To my children: It was a hard time, but it was an enjoyable time. They didn’t have all the benefits that they have today. They can go in their bedroom and pull a skirt or blouse and put it on and select what they want to wear. When I was growing up, it wasn’t that way. You had a few clothes, and whatever you had, your mother said, “You wear a blue skirt today and a white blouse.” It wasn’t that you could choose.
Everything was done at home. You had to take the shoes to the shoemaker to get them shined, or you bought shoe polish and you’d take an old cloth and buff the shoe and get it nice and shiny. Today you can drop them off.
We had a dining room table, and we’d put the dishes all around. The salt, the vinegar, and whatever else on the table, and mother would call, “Dinner’s ready,” and everybody came in and sat down together. Everybody enjoyed the meals together. After everybody finished eating, on certain days, you had to clean the table off and wash and dry and put the dishes up on the shelf where they belonged, and then sweep the floor.
But after dinner, we’d go in the living room and sit down and play Old Maid and all the different card games. Saturday was family day. We’d all get together. If we wanted to go somewhere, we’d all go together.
We had cookies and ginger ale or soda. My grandfather made the soda himself down in the cellar, and mama would bring some of the soda up Saturday afternoon so it’d be cold when we were ready to drink it.
Dancing
Wednesday nights, we’d go dancing at the school gymnasium. They had a record player, and I think it was like 25 cents for the record player. Everyone would dance and have a good time. No fighting, no arguing, nothing. Everybody got along with one another and enjoyed the evening.
And the boy would walk the girl to her front door. He wouldn’t go in. He’d stop at the front door. And then she didn’t have a key; she had to ring the bell. And her mother came to the door and saw that boy, and she said, “Good night,” and that was the end of it.

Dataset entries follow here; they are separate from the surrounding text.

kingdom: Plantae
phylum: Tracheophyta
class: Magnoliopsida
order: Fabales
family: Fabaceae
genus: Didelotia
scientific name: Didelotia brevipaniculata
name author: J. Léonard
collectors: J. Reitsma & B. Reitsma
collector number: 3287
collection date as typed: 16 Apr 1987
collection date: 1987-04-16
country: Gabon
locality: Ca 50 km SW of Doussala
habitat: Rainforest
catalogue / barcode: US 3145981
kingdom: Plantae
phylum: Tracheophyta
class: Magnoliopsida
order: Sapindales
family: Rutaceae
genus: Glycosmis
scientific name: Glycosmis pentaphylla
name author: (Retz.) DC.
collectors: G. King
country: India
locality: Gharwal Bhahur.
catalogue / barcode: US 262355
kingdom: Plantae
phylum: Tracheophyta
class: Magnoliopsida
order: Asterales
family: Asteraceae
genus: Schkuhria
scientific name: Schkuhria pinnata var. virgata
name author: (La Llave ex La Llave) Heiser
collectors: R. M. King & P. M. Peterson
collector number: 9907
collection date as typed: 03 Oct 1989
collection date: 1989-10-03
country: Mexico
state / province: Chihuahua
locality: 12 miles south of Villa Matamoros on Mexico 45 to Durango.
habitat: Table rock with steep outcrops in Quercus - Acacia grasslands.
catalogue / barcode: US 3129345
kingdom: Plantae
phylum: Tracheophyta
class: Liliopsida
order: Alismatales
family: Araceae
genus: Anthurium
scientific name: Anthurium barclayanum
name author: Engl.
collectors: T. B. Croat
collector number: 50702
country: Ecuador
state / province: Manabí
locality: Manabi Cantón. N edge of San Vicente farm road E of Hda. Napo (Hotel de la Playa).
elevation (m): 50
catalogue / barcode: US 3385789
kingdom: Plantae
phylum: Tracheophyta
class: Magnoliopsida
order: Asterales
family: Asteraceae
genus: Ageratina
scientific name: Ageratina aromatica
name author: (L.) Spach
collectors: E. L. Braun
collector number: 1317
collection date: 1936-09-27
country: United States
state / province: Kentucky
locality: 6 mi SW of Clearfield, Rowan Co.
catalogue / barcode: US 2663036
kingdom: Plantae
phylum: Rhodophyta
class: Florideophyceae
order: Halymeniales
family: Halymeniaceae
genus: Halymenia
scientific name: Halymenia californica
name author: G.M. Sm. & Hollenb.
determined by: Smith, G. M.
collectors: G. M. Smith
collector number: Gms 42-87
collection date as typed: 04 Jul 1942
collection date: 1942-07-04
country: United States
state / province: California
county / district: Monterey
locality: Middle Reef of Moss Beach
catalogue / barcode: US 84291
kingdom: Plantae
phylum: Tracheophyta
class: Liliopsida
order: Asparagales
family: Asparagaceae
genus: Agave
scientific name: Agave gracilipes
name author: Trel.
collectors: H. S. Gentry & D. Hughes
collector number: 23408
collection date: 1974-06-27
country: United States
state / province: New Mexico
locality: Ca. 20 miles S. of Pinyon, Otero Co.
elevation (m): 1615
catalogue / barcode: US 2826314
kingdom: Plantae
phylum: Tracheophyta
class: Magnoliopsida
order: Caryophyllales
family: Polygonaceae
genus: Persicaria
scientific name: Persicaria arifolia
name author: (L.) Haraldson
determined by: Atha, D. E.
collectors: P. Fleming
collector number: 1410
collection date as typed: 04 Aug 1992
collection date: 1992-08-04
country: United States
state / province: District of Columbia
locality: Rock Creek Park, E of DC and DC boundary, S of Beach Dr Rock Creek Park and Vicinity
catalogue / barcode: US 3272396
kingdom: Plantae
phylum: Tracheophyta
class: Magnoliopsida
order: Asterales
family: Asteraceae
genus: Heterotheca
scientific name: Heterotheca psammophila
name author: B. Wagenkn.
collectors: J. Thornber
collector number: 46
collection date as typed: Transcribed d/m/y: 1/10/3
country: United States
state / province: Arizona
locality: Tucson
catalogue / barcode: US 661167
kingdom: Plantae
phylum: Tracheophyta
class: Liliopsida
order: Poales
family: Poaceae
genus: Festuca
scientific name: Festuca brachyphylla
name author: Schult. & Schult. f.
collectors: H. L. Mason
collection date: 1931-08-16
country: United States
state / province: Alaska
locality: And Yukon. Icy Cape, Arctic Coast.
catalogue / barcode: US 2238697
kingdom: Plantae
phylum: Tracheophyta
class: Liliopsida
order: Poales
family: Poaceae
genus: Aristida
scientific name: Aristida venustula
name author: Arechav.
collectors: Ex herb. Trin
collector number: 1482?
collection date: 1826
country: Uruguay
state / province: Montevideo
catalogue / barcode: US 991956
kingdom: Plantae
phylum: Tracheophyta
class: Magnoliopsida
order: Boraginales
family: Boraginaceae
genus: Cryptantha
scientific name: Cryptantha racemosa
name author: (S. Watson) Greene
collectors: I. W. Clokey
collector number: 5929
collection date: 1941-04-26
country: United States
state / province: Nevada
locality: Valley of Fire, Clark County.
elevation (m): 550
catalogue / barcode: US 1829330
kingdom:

Today, a girl meets a boy and introduces him to her mother and father. But they might go out Saturday afternoon, and the mother says, “Well, I’ll think about it. Come back by Friday, and I’ll tell you.” Today, you don’t have to think about nothing. If you want to go, you go.
My Message to You
I want to let my children and everyone who reads this know that it is much easier living today than it was years ago. You think you got it made, but you should have been living years ago and endured the activities that we went through when we were growing up. It’s much better now.
Today, everything is right in your own house. You don’t have to take clothes out anywhere. I can wash the clothes in the washing machine, then put the clothes in the dryer, and I put them in the closet. And when the clothes are dry, I bring them in.
You can go to the supermarket and buy what you want, come home and just put it in the microwave. I don’t have to go through all that preparation, not today.
Be grateful that your parents have a little money and that you can take things to the laundry and the shoemaker and places where they have to go and pay to have someone else do the work, and you just pay them and come back and pick them up.
I want you to be grateful. Appreciate the nice things that you do have. Thank God that times have changed. I’m happy that they have changed. Today, you have freedom. Sometimes change is good.
Finally, thank the Lord that you’re still alive and that you have it so much easier than we did. Times are different. Altogether different.